I spend a lot of my time on this blog talking about systems, because unless you understand how your systems work as a set of components, you’re never going to be able to protect and manage them. Today, however, I want to talk about security of data – the data in the systems. Any type of even vaguely useful system will hold, manipulate or use data in some way or another[1], and as I’m interested[2] in security, I think it’s useful to talk about data and data security. I’ve touched on this question in previous articles, but one recent one, What’s a State Actor, and should I care? had a number of people asking me for more detail on some of the points I raised, and as one of them was the classic “C.I.A.” model around data security, I thought I’d start there.
The first point I should make is that the “CIA triad” is sometimes over-used. You really can’t reduce all of information security to confidentiality, integrity and availability – there are a number of other important principles to consider. These three arguably don’t even cover all the issues you’d want to consider around data security – what, for instance, about data correctness and consistency, for example? – but I’ve always found them to be a useful starting point, so as long as we don’t kid ourselves into believing that they’re all we need, they are useful to hold in mind. They are, to use a helpful phrase, “necessary but not sufficient”.

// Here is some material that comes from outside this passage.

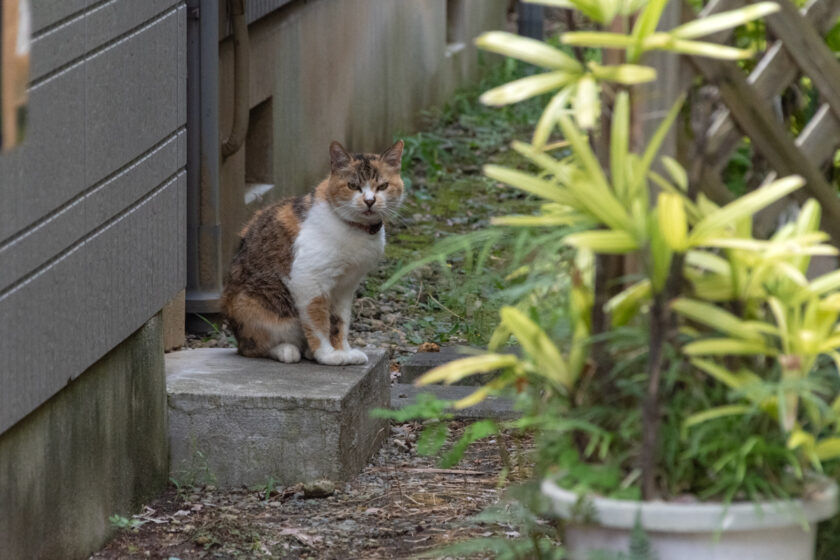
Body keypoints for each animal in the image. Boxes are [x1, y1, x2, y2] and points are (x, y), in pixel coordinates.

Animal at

We should also bear in mind that for any particular system, you’re likely to have various types and sets of data, and these types and sets may have different requirements. For instance, a database may store not only key data about, for instance, museum exhibits, but will also store data about who can update the key data, and even metadata about that – this might[3] include information about a set of role-based access controls (RBAC), and the security requirements for this will be different to the security requirements for thee key data. So, when we’re considering the data security requirements of a system, don’t assume that they will be uniform across all data sets.
Confidentiality
Confidentiality is quite an easy one to explain. If you don’t want everybody to be able to see a set of data, then you wish it to be confidential with regards to at least some entities – whether they be people or systems entities, internal or external. There are a number of ways to implement confidentiality, the most obvious being encryption of data, but there are other approaches, of which the easiest is just denying access to data through physical, geographical or other authorisation controls.
When you might care that data is confidentiality-protected: health records, legal documents, credit card details, financial information, firewall rules, system administrator rights, passwords.
When you might not care that data is confidentiality-protected: sports records, examination results, open source code, museum exhibit information, published company financial results.
Integrity
Integrity, when used as a term in this context, is slightly different to its standard usage. The property we’re looking for is not the same integrity that we expect[4] from our politicians, but is that data has not been changed from what it should be. Data is often useless unless it can be changed – we want to update information about our museum exhibits from time to time, for instance – but who can change it, and when, are the sort of things we want to control. Equally important may be the type of changes that can be made to it: if I have a careful classification scheme for my Tudor music manuscripts, I don’t want somebody putting in binary data which means nothing to me or our visitors.
I struggled to think of any examples when you wouldn’t want to protect the integrity of your data from at least some entities, as if data can be changed willy-nilly[5], it seems be worthless. It did occur to me, however, that as long as you have integrity-protected records of what has been changed, you’re probably OK. That’s the model for some open source projects or collaborative writing endeavours, for example.
[Discursion – Open source projects don’t generally allow you to scribble directly onto the main “approved” store – whose integrity is actually very important. That’s why software projects – proprietary or open source – have for decades used source control systems or versioning systems. One of the success criteria for scaling an open source project is a consensus on integrity management.]
Availability
Availability is the easiest of the triad to ignore when you’re designing a system. When you create data, it’s generally useless unless the entities that need it can get to it when they need it. That doesn’t mean that all systems need to have 100% up-time, or even that particular data sets need to be available for 100% of the up-time of the system, but when you’re designing a system, you need to decide what’s going to be appropriate, and how to manage with degradation. Why degradation? Because one of the easiest ways to affect the availability of data is to slow down access to it – as described in another recent post What’s your availability? DoS attacks and more. If I’m using a mobile app to view information about museum exhibits in real-time, and it takes five minutes for me to access the description, then things aren’t any good. On the other hand, if there’s some degradation of the service, and I can only access the first paragraph of the description, with an apology for the inconvenience and a link to other information, that might be acceptable. From a different point of view, if I notice that somebody is attacking my museum system, but I can’t get into it with administrative access to lock it down or remove their access, that’s definitely bad.
As with integrity protection, it’s difficult to think of examples when availability protection isn’t important, but availability isn’t necessarily a binary condition: it may vary from time to time.
Conclusion
Although they’re not perfect descriptions of all the properties you need to consider when designing in data security, confidentiality, integrity and availability should at least cause you to start thinking about what your data is for, how it should be accessed, how it should be changed, and by whom.
1 – I just know that somebody’s going to come up with a counter-example.
2 – And therefore assume that you, the reader, are interested.
3 – as a nested example, which is quite nice, as we’re talking about metadata.
4 – And far too rarely get, it seems.
5 – Not a rude phrase, even if it sounds like it should be. Look it up if you don’t believe me.